扩散是指将结构化信号（图像）一步步转化为噪声的过程。通过模拟扩散，我们可以从训练图像生成噪声图像，并训练神经网络尝试对它们进行去噪。使用训练好的网络，我们可以模拟与扩散相反的过程，即逆扩散，这是图像从噪声中显现的过程。

diffusion process gif

一句话总结：扩散模型被训练用于去噪噪声图像，并通过迭代去噪纯噪声来生成图像。

本示例的目标

此代码示例旨在实现一个最小但功能完备（包含生成质量指标）的扩散模型，对计算资源要求不高，性能合理。我的实现选择和超参数调整都考虑了这些目标。

鉴于目前扩散模型的文献数学上相当复杂，包含多种理论框架（分数匹配、微分方程、马尔可夫链），有时甚至有冲突的符号表示（参见附录 C.2），理解它们可能令人望而却步。在本示例中，我将这些模型视为学习将噪声图像分解为其图像和高斯噪声分量。

在本示例中，我努力将所有长数学表达式分解为易于理解的部分，并给所有变量赋予解释性的名称。我还包含了大量相关文献的链接，以帮助感兴趣的读者深入研究该主题，希望此代码示例能成为实践者学习扩散模型的一个良好起点。

在接下来的部分中，我们将实现去噪扩散隐式模型 (DDIMs)的连续时间版本，并采用确定性采样。

设置

import os

os.environ["KERAS_BACKEND"] = "tensorflow"

import math
import matplotlib.pyplot as plt
import tensorflow as tf
import tensorflow_datasets as tfds

import keras
from keras import layers
from keras import ops

超参数

# data
dataset_name = "oxford_flowers102"
dataset_repetitions = 5
num_epochs = 1  # train for at least 50 epochs for good results
image_size = 64
# KID = Kernel Inception Distance, see related section
kid_image_size = 75
kid_diffusion_steps = 5
plot_diffusion_steps = 20

# sampling
min_signal_rate = 0.02
max_signal_rate = 0.95

# architecture
embedding_dims = 32
embedding_max_frequency = 1000.0
widths = [32, 64, 96, 128]
block_depth = 2

# optimization
batch_size = 64
ema = 0.999
learning_rate = 1e-3
weight_decay = 1e-4

数据管道

我们将使用牛津花卉 102数据集来生成花卉图像，这是一个包含约 8,000 张图像的多样化自然数据集。遗憾的是，官方的数据集划分不平衡，大部分图像都在测试集中。我们使用Tensorflow Datasets 切片 API创建新的划分（80% 训练，20% 验证）。我们应用中心裁剪作为预处理，并多次重复数据集（原因在下一节给出）。

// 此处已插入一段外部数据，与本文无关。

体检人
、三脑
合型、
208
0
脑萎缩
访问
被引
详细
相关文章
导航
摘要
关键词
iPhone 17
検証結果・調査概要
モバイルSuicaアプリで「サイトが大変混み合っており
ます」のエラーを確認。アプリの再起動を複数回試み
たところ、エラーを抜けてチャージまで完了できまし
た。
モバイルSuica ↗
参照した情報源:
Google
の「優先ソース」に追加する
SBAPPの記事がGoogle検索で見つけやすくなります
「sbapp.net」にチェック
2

def preprocess_image(data):
    # center crop image
    height = ops.shape(data["image"])[0]
    width = ops.shape(data["image"])[1]
    crop_size = ops.minimum(height, width)
    image = tf.image.crop_to_bounding_box(
        data["image"],
        (height - crop_size) // 2,
        (width - crop_size) // 2,
        crop_size,
        crop_size,
    )

    # resize and clip
    # for image downsampling it is important to turn on antialiasing
    image = tf.image.resize(image, size=[image_size, image_size], antialias=True)
    return ops.clip(image / 255.0, 0.0, 1.0)

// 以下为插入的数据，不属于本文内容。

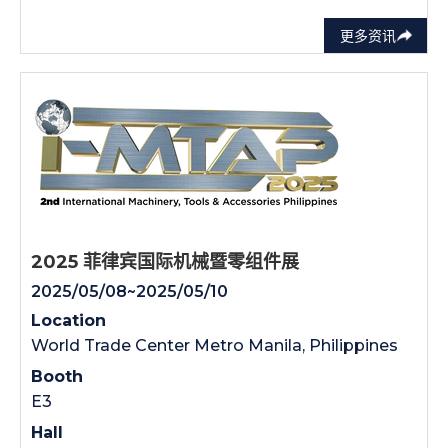
更多资讯
2025 菲律宾国际机械暨零组件展
2025/05/08~2025/05/10
Location
World Trade Center Metro Manila, Philippines
Booth
E3
Hall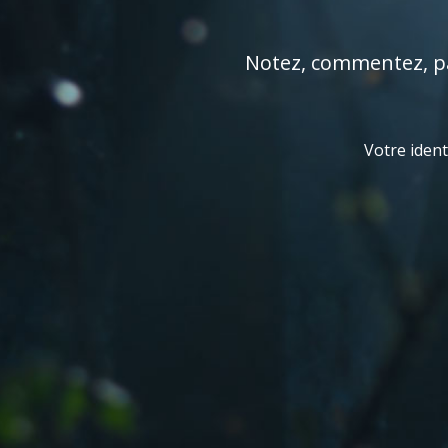
Notez, commentez, par
Votre ident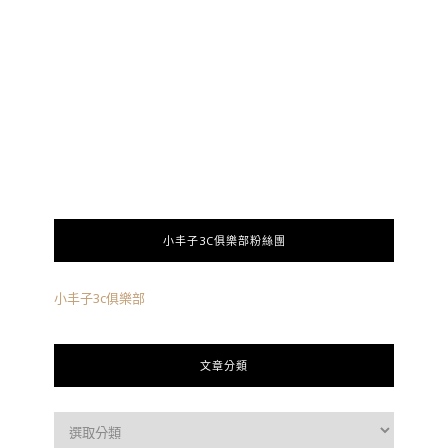
小丰子3C俱樂部粉絲團
小丰子3c俱樂部
文章分類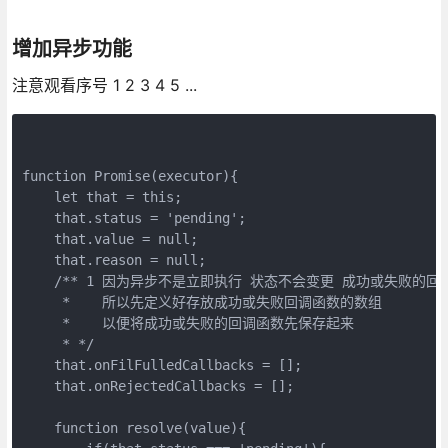
增加异步功能
注意观看序号 1 2 3 4 5 ...
function Promise(executor){

    let that = this;

    that.status = 'pending';

    that.value = null;

    that.reason = null;

    /** 1 因为异步不是立即执行 状态不会变更 成功或失败的回
     *    所以先定义好存放成功或失败回调函数的数组 

     *    以便将成功或失败的回调函数先保存起来

     * */

    that.onFilFulledCallbacks = [];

def prepare_dataset(split):
    # the validation dataset is shuffled as well, because data order matters
    # for the KID estimation
    return (
        tfds.load(dataset_name, split=split, shuffle_files=True)
        .map(preprocess_image, num_parallel_calls=tf.data.AUTOTUNE)
        .cache()
        .repeat(dataset_repetitions)
        .shuffle(10 * batch_size)
        .batch(batch_size, drop_remainder=True)
        .prefetch(buffer_size=tf.data.AUTOTUNE)
    )


# load dataset
train_dataset = prepare_dataset("train[:80%]+validation[:80%]+test[:80%]")
val_dataset = prepare_dataset("train[80%:]+validation[80%:]+test[80%:]")

核 Inception 距离

核 Inception 距离 (KID) 是一种图像质量指标，被提议用于替代流行的Frechet Inception 距离 (FID)。我更喜欢 KID 而非 FID，因为它实现更简单，可以按批次估计，计算量更轻。更多细节请参见此处。

在本示例中，图像在 Inception 网络可能的最小分辨率（75x75 而不是 299x299）下进行评估，并且出于计算效率考虑，度量仅在验证集上测量。出于同样的原因，我们在评估时将采样步数限制为 5。

由于数据集相对较小，我们每个 epoch 会多次遍历训练集和验证集，因为 KID 估计有噪声且计算密集，所以我们希望在许多迭代后进行评估，但要进行多次迭代。

@keras.saving.register_keras_serializable()
class KID(keras.metrics.Metric):
    def __init__(self, name, **kwargs):
        super().__init__(name=name, **kwargs)

        # KID is estimated per batch and is averaged across batches
        self.kid_tracker = keras.metrics.Mean(name="kid_tracker")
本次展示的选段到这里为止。